Adaptive normal vector guided evolutionary multi- and many-objective optimization

Most existing multi-objective evolutionary algorithms relying on fixed reference vectors originating from an ideal or a nadir point may fail to perform well on multi- and many-objective optimization problems with various convexity or shapes of Pareto fronts. A possible reason could be the inaccurate measurement of the diversity of solutions or the failure of the fixed reference vectors in guiding the rapidly changing population. To meet this challenge, this work develops an adaptive normal reference vector-based decomposition strategy for guiding the search process, which is able to handle various convexity and shapes of Pareto fronts.

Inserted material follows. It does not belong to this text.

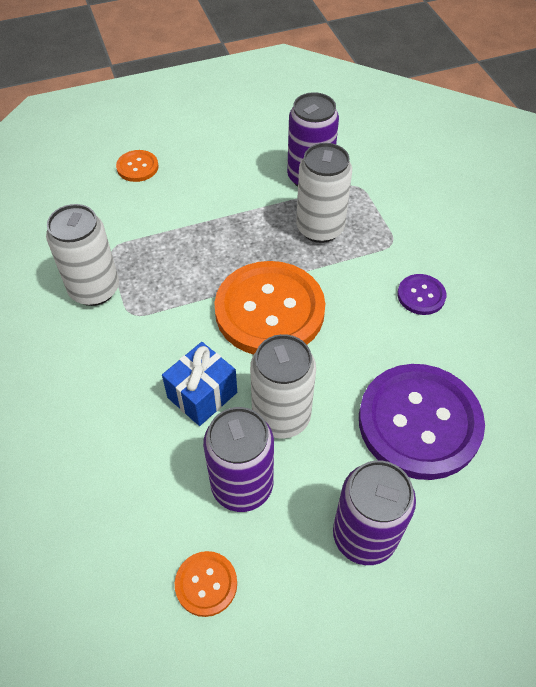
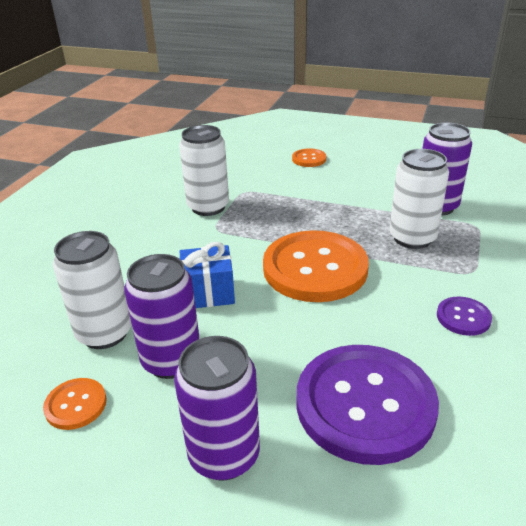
camera: 40 degrees right, 20 degrees down
(281, 416) = (250, 335): white can -> white can (104, 333)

Specifically, the normal vector passing through the center of each cluster in a constructed hyperplane is adopted as the reference vector for guiding the search process. Then, a selection strategy is put forward based on the positions of solutions in the current population and the normal vectors for the environmental selection. Based on the adaptive normal vectors, the proposed algorithm can not only rapidly adapt to the changing population but also alleviate the influence of the convexity of Pareto fronts on the measurement of diversity. Experimental results show that the proposed algorithm performs consistently well on various types of multi-/many-objective problems having regular or irregular Pareto fronts. In addition, the proposed algorithm is shown to perform well in the optimization of the polyester fiber esterification process.